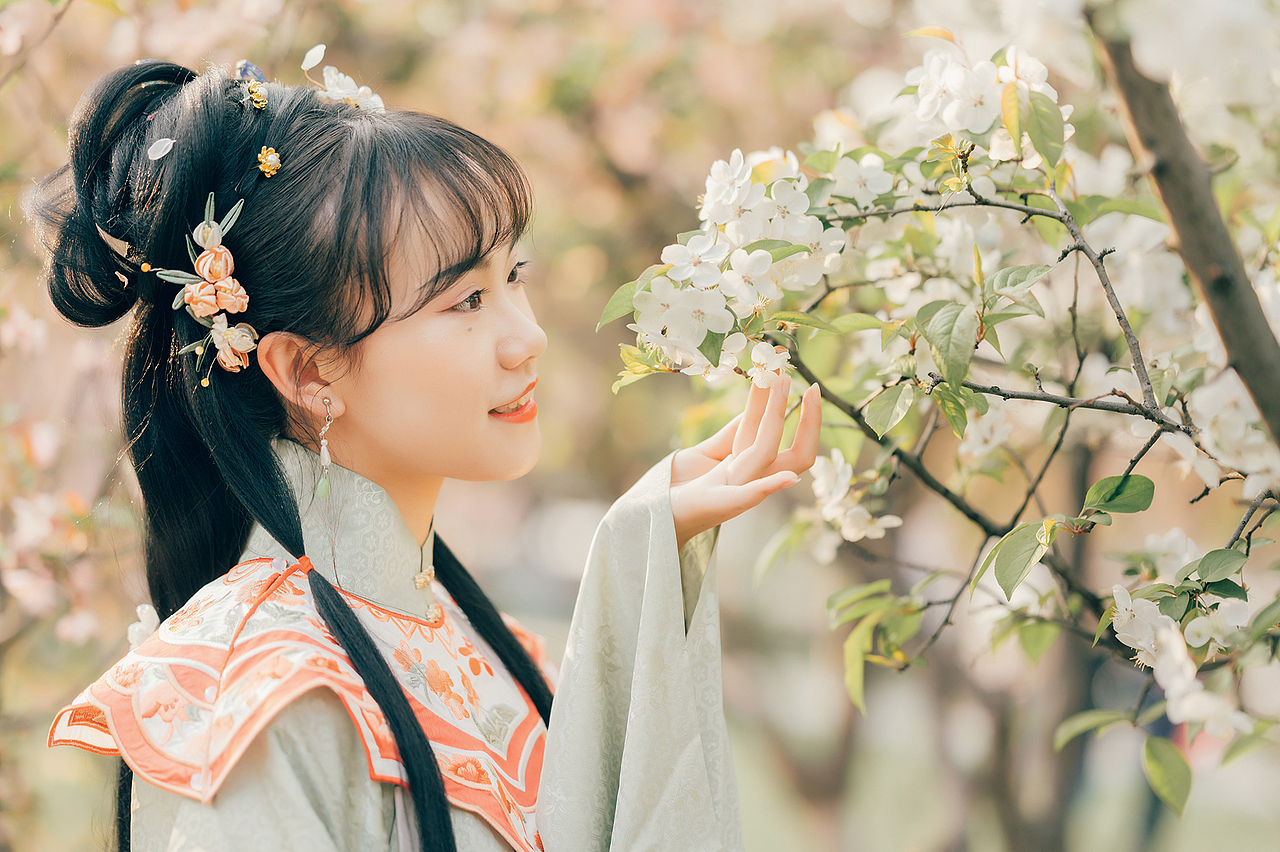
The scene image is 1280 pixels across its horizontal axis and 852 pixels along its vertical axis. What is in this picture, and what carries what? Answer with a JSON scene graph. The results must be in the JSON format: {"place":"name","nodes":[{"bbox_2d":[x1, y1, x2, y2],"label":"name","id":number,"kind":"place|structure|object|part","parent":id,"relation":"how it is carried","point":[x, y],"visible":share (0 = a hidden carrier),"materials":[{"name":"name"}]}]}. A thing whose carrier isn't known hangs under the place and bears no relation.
{"place":"outdoors","nodes":[
{"label":"outdoors","id":0,"kind":"place"},
{"label":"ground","id":1,"kind":"structure","parent":0},
{"bbox_2d":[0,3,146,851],"label":"tree","id":2,"kind":"object","parent":1,"relation":"on","point":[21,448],"visible":0.7,"materials":[{"name":"plant"}]},
{"bbox_2d":[27,46,812,849],"label":"woman","id":3,"kind":"object","parent":1,"relation":"on","point":[404,709],"visible":0.99},
{"bbox_2d":[127,602,160,648],"label":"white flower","id":4,"kind":"object","parent":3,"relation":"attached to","point":[136,629],"visible":0.47,"materials":[{"name":"white plant"}]},
{"bbox_2d":[300,44,325,70],"label":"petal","id":5,"kind":"object","parent":3,"relation":"attached to","point":[316,58],"visible":0.95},
{"bbox_2d":[314,67,386,113],"label":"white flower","id":6,"kind":"object","parent":3,"relation":"attached to","point":[339,80],"visible":0.64,"materials":[{"name":"white"}]},
{"bbox_2d":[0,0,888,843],"label":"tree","id":7,"kind":"object","parent":1,"relation":"on","point":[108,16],"visible":0.81,"materials":[{"name":"plant"}]},
{"bbox_2d":[597,2,1279,839],"label":"cherry tree","id":8,"kind":"object","parent":1,"relation":"on","point":[975,388],"visible":0.89,"materials":[{"name":"plant"}]},
{"bbox_2d":[624,149,846,376],"label":"blossom cluster","id":9,"kind":"object","parent":8,"relation":"attached to","point":[765,259],"visible":0.92,"materials":[{"name":"white plant"}]},
{"bbox_2d":[802,447,901,553],"label":"blossom cluster","id":10,"kind":"object","parent":8,"relation":"attached to","point":[867,517],"visible":0.82,"materials":[{"name":"white plant"}]},
{"bbox_2d":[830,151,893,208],"label":"flower","id":11,"kind":"object","parent":8,"relation":"attached to","point":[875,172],"visible":0.84,"materials":[{"name":"white plant"}]},
{"label":"leaf","id":12,"kind":"part","parent":8,"relation":"part of","materials":[{"name":"green plant"}]},
{"bbox_2d":[905,41,1072,164],"label":"blossom cluster","id":13,"kind":"object","parent":8,"relation":"attached to","point":[970,127],"visible":0.78,"materials":[{"name":"white plant"}]},
{"bbox_2d":[1106,582,1260,743],"label":"blossom cluster","id":14,"kind":"object","parent":8,"relation":"attached to","point":[1176,637],"visible":0.89,"materials":[{"name":"white plant"}]},
{"bbox_2d":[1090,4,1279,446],"label":"tree branch","id":15,"kind":"object","parent":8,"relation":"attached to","point":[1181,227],"visible":0.98,"materials":[{"name":"brown"}]},
{"bbox_2d":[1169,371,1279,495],"label":"blossom cluster","id":16,"kind":"object","parent":8,"relation":"attached to","point":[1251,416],"visible":0.68,"materials":[{"name":"white plant"}]},
{"bbox_2d":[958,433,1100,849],"label":"tree trunk","id":17,"kind":"object","parent":1,"relation":"on","point":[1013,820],"visible":0.5,"materials":[{"name":"brown plant"}]}
]}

============================================================

Problem description: Reproduce all of the entries exactly as they appear, though any picture they include must be omitted.

Exercise solution:
The scene image is 1280 pixels across its horizontal axis and 852 pixels along its vertical axis. What is in this picture, and what carries what? Answer with a JSON scene graph. The results must be in the JSON format: {"place":"name","nodes":[{"bbox_2d":[x1, y1, x2, y2],"label":"name","id":number,"kind":"place|structure|object|part","parent":id,"relation":"how it is carried","point":[x, y],"visible":share (0 = a hidden carrier),"materials":[{"name":"name"}]}]}. A thing whose carrier isn't known hangs under the place and bears no relation.
{"place":"outdoors","nodes":[
{"label":"outdoors","id":0,"kind":"place"},
{"label":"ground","id":1,"kind":"structure","parent":0},
{"bbox_2d":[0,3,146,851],"label":"tree","id":2,"kind":"object","parent":1,"relation":"on","point":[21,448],"visible":0.7,"materials":[{"name":"plant"}]},
{"bbox_2d":[27,46,812,849],"label":"woman","id":3,"kind":"object","parent":1,"relation":"on","point":[404,709],"visible":0.99},
{"bbox_2d":[127,602,160,648],"label":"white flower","id":4,"kind":"object","parent":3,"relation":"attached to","point":[136,629],"visible":0.47,"materials":[{"name":"white plant"}]},
{"bbox_2d":[300,44,325,70],"label":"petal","id":5,"kind":"object","parent":3,"relation":"attached to","point":[316,58],"visible":0.95},
{"bbox_2d":[314,67,386,113],"label":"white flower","id":6,"kind":"object","parent":3,"relation":"attached to","point":[339,80],"visible":0.64,"materials":[{"name":"white"}]},
{"bbox_2d":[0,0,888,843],"label":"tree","id":7,"kind":"object","parent":1,"relation":"on","point":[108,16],"visible":0.81,"materials":[{"name":"plant"}]},
{"bbox_2d":[597,2,1279,839],"label":"cherry tree","id":8,"kind":"object","parent":1,"relation":"on","point":[975,388],"visible":0.89,"materials":[{"name":"plant"}]},
{"bbox_2d":[624,149,846,376],"label":"blossom cluster","id":9,"kind":"object","parent":8,"relation":"attached to","point":[765,259],"visible":0.92,"materials":[{"name":"white plant"}]},
{"bbox_2d":[802,447,901,553],"label":"blossom cluster","id":10,"kind":"object","parent":8,"relation":"attached to","point":[867,517],"visible":0.82,"materials":[{"name":"white plant"}]},
{"bbox_2d":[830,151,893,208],"label":"flower","id":11,"kind":"object","parent":8,"relation":"attached to","point":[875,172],"visible":0.84,"materials":[{"name":"white plant"}]},
{"label":"leaf","id":12,"kind":"part","parent":8,"relation":"part of","materials":[{"name":"green plant"}]},
{"bbox_2d":[905,41,1072,164],"label":"blossom cluster","id":13,"kind":"object","parent":8,"relation":"attached to","point":[970,127],"visible":0.78,"materials":[{"name":"white plant"}]},
{"bbox_2d":[1106,582,1260,743],"label":"blossom cluster","id":14,"kind":"object","parent":8,"relation":"attached to","point":[1176,637],"visible":0.89,"materials":[{"name":"white plant"}]},
{"bbox_2d":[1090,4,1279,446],"label":"tree branch","id":15,"kind":"object","parent":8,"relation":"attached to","point":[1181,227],"visible":0.98,"materials":[{"name":"brown"}]},
{"bbox_2d":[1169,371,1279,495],"label":"blossom cluster","id":16,"kind":"object","parent":8,"relation":"attached to","point":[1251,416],"visible":0.68,"materials":[{"name":"white plant"}]},
{"bbox_2d":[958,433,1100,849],"label":"tree trunk","id":17,"kind":"object","parent":1,"relation":"on","point":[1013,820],"visible":0.5,"materials":[{"name":"brown plant"}]}
]}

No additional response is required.